Oh my, I should've taken notes on this post of yours....ALL the slippers are fabulous, and the bag....niiiiice, better than niiiice. I am so happy you're back home, have been missing you terribly. Very happy you and the Hubbster had such a great time with all the activities! 3 weeks, wow.
Thanks for stopping by with the birthday wishes....I was posting a new one while you were posting comments...finished a FI #1 Mansock...I have the pattern for the one-off felted clog, and yes, most of that Patons in my stash I bought specificly for making felted slippers but haven't gotten them done yet.....wah....and my feet are cold. Best get on that. Looking forward to hearing about the KIP bags, I have my eye on them, big time, and have just been waiting to hear about them from you. Again, so very glad you're back.

Anonymous said...

Kate....in regard to the HUGE bag of L.Homespun...I ran across this http://jj-thompson.com/cozees.html this morning, didn't know if you'd find it of interest, I did, but thought I'd pass it along to you.

Hannah said...

How wonderful to get enough to make up for the pictures we've been missing!

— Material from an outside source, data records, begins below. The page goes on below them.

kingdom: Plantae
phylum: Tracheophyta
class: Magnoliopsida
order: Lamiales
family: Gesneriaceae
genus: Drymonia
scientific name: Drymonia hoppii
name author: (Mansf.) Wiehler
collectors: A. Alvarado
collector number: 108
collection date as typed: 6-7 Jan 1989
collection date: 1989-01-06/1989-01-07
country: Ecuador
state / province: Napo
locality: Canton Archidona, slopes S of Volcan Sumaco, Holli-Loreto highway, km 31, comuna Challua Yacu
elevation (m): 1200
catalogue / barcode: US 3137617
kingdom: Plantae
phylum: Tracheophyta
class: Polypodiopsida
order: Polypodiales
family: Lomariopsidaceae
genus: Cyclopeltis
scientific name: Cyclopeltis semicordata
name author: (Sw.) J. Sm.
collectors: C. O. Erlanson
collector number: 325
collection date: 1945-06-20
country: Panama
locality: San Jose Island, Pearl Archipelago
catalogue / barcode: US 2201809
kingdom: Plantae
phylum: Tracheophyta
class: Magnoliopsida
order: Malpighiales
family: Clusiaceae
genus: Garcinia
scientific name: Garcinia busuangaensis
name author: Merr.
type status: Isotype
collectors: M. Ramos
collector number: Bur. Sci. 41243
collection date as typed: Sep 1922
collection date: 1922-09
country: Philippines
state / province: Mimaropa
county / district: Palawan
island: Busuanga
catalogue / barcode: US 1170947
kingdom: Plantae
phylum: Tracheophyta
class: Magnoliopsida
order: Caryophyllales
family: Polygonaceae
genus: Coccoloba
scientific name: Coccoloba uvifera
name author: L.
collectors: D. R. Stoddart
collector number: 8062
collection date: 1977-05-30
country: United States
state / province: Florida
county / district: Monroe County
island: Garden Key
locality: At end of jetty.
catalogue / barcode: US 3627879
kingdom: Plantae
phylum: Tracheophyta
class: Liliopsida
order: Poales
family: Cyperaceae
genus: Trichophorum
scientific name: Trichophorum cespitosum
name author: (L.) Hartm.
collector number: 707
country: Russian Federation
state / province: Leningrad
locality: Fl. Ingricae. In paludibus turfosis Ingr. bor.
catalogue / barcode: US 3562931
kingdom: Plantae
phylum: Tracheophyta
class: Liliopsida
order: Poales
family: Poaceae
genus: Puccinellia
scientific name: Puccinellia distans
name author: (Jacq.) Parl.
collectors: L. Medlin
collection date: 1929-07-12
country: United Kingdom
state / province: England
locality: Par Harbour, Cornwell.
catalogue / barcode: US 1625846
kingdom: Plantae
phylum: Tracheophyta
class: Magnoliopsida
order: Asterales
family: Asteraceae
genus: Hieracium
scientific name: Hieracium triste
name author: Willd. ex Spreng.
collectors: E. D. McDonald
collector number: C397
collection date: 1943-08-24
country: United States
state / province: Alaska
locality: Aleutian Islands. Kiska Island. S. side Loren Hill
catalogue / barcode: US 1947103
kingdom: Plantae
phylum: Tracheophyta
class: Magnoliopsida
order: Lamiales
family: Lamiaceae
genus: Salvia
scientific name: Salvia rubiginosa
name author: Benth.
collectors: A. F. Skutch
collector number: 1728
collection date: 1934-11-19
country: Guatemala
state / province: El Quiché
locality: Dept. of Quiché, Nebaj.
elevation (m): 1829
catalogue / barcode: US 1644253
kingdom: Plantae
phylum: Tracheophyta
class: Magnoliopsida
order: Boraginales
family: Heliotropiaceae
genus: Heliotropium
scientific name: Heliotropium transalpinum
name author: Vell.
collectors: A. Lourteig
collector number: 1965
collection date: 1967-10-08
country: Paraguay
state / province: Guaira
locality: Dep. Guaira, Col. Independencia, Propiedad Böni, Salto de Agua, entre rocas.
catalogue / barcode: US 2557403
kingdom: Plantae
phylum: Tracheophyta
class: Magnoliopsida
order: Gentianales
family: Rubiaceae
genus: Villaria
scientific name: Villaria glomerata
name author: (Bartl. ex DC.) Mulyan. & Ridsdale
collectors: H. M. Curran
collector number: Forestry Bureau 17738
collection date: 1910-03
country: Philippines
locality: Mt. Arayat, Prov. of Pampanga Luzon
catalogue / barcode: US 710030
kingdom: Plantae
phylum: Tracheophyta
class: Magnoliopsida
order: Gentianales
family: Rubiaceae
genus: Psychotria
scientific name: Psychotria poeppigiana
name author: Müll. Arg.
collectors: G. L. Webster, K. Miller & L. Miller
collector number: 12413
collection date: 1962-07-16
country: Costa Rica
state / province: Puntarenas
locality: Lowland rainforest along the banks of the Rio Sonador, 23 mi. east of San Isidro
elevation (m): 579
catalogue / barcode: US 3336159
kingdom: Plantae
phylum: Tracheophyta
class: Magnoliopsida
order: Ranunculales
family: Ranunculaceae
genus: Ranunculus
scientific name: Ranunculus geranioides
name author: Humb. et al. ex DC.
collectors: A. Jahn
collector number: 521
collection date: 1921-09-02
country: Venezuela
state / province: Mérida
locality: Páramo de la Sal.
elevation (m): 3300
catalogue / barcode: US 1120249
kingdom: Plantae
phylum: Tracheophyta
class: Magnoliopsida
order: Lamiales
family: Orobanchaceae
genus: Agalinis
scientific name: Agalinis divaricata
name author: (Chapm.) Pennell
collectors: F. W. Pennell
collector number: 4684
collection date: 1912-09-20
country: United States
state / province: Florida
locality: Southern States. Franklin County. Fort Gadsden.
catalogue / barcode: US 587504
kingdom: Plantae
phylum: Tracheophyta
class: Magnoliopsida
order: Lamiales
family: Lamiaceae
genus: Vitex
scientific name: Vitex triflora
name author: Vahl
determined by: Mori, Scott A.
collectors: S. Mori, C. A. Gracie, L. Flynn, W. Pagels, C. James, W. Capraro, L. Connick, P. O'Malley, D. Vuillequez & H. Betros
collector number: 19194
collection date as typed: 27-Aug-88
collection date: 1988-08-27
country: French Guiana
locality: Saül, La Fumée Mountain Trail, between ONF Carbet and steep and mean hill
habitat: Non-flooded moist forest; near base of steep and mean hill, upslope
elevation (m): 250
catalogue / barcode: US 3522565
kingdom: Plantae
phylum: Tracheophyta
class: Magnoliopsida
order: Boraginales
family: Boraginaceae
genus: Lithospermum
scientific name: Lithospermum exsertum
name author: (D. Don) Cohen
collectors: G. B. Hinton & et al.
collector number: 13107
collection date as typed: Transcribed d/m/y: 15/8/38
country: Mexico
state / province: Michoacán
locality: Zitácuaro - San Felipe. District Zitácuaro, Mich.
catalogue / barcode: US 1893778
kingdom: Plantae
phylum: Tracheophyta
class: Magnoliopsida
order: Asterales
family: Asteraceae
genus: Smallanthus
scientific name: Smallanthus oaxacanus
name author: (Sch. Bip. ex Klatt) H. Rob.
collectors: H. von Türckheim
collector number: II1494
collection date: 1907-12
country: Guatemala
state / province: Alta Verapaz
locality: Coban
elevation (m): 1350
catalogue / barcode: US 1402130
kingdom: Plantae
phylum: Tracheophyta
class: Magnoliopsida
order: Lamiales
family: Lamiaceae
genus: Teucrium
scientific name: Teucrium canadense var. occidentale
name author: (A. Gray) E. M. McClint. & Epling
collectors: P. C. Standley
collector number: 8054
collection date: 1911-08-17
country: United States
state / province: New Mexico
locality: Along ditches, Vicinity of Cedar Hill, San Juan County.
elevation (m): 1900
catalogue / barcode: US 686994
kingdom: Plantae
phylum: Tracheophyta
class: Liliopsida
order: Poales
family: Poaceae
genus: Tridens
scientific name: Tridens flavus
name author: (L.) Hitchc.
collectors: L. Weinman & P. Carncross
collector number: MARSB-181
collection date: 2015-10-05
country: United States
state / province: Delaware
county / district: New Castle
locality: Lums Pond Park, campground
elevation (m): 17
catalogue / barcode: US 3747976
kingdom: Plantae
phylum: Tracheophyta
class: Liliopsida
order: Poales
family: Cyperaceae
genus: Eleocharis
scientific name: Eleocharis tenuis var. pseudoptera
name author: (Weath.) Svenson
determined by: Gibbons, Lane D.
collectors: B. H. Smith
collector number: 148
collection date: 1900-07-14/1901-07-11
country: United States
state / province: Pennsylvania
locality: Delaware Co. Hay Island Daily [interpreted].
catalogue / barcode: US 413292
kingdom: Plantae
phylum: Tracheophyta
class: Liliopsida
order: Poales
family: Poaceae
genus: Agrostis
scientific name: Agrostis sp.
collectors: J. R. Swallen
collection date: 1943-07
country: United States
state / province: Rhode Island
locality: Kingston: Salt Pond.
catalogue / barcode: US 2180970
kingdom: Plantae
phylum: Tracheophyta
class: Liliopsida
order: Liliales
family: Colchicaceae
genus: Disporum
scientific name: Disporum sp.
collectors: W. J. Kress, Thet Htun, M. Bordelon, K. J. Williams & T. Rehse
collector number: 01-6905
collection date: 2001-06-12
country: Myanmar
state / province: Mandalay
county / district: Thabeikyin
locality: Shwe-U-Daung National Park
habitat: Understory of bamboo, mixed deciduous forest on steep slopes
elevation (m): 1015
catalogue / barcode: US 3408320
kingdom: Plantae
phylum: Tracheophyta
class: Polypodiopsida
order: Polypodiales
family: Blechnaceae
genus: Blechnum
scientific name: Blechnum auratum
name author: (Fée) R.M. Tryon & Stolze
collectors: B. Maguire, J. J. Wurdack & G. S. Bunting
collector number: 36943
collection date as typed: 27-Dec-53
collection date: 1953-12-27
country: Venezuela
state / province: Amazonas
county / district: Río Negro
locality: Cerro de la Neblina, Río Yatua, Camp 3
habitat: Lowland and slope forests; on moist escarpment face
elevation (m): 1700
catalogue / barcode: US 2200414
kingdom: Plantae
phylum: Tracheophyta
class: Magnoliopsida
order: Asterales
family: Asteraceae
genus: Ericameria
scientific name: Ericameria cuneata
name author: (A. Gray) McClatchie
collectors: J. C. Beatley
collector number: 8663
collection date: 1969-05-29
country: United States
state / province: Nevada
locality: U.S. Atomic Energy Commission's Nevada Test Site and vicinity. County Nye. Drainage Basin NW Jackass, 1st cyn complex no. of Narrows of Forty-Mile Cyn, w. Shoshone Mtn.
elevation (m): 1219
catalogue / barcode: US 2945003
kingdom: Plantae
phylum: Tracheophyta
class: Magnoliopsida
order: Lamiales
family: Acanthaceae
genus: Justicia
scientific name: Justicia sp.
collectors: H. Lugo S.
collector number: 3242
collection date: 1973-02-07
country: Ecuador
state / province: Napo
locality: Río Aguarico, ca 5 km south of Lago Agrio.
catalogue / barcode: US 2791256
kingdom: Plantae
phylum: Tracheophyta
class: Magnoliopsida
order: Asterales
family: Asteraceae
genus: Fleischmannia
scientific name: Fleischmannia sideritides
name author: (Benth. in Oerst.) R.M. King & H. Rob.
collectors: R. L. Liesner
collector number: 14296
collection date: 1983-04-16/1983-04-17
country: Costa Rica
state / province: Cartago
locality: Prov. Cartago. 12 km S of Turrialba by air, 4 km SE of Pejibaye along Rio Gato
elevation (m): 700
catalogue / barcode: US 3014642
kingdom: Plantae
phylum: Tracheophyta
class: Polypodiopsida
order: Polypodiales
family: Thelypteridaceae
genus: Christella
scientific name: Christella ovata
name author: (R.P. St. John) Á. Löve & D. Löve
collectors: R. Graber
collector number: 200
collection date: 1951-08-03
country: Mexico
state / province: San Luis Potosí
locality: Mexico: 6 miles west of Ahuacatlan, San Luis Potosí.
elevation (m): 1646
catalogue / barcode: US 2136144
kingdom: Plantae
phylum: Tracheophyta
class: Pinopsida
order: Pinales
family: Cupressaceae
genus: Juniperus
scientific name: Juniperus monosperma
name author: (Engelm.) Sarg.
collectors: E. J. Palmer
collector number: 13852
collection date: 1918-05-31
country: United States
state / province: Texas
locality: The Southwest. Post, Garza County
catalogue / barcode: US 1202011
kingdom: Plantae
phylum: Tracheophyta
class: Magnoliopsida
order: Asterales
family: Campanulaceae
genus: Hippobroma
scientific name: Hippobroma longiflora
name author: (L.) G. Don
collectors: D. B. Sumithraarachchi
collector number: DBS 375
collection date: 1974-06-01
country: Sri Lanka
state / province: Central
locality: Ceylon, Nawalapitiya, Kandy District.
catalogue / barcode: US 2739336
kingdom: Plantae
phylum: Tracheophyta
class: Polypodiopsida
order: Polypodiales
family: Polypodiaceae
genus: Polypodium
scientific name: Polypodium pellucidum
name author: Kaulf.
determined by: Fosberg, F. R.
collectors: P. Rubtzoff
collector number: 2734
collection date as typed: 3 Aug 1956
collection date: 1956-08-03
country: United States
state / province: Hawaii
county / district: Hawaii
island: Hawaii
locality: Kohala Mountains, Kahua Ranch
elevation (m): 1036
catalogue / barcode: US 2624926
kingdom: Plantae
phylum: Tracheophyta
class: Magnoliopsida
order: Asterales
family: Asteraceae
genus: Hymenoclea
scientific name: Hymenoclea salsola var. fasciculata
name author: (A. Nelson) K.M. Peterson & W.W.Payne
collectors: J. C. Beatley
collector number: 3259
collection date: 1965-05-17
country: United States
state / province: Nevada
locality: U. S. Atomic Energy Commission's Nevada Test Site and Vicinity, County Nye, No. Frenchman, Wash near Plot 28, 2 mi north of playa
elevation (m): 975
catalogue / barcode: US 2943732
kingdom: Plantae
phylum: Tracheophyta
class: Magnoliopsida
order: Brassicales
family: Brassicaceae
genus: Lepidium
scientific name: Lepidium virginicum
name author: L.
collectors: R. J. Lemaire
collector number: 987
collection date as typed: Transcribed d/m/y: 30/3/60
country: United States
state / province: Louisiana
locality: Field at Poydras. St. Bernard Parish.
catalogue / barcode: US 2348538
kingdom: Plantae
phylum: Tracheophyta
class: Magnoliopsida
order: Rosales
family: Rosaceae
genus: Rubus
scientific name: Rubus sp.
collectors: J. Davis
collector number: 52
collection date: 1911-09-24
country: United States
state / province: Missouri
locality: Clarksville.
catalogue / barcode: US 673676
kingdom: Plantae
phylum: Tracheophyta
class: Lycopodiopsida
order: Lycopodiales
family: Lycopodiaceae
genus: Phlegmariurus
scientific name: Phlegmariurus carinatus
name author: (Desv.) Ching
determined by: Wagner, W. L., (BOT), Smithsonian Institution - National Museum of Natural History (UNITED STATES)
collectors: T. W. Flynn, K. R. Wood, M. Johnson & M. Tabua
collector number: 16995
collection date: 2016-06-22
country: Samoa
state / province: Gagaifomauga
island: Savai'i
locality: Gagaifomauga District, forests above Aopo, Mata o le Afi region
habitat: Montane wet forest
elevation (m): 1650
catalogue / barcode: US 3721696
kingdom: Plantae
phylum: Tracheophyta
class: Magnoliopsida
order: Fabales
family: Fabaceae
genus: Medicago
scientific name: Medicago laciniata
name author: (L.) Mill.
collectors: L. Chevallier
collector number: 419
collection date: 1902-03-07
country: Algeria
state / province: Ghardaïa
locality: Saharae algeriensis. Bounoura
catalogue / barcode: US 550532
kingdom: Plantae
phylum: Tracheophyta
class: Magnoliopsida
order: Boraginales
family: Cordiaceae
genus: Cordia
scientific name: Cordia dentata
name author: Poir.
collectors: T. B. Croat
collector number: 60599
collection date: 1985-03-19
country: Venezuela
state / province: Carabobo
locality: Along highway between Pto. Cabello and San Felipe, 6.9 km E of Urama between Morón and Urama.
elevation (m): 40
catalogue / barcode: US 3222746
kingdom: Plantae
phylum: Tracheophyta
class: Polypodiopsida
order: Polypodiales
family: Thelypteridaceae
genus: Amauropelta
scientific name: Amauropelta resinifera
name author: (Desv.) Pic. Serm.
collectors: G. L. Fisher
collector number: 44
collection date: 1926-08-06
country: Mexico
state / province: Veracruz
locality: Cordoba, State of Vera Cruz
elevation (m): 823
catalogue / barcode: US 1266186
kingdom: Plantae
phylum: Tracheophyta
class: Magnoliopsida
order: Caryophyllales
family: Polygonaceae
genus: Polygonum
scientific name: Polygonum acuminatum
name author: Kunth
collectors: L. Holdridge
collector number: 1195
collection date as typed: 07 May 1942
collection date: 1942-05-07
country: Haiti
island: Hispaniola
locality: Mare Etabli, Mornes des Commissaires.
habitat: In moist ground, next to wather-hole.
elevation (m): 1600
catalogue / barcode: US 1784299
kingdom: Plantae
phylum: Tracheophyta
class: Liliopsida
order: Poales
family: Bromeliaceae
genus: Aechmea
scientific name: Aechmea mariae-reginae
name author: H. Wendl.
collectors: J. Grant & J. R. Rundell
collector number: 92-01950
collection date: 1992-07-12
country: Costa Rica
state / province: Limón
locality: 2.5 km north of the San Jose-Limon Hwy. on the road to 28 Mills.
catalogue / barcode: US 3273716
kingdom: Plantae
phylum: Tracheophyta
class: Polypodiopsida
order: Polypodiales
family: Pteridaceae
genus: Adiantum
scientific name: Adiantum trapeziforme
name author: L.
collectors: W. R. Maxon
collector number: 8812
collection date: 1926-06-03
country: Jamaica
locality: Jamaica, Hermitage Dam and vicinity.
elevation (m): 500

LOVE the felting. The slippers are great--especially the mocs!

Glad to hear the writing is going well.

Laura said...

Hi Kate! Sounds like you had great holidays. I too have one zillion feeds on my bloglines ... this studying for the bar makes blogging very difficult. The music you sent helps though! :)

I have been thinking about felted slippers because the socks I made for my mom ALREADY have holes! Waaah! You have convinced me that I need that Galeskas book. The ballet slippers and moccasins are really great looking. I am going to buy it today.

I've been reading the historical fiction/detective stories as a brain candy reward for studying such mindnumbing topics as federal civil procedure. I recently read a book that was a combination -- a mystery novel in which the amateur sleuth is ... Elizabeth Tudor. That's right. Kinda cheesy, but fun.

Nichole D. said...

I really loved your new article in Knitty- congrats! Oh, and I knit the picot bind off on my fetching- I have a "thing" for picot edging.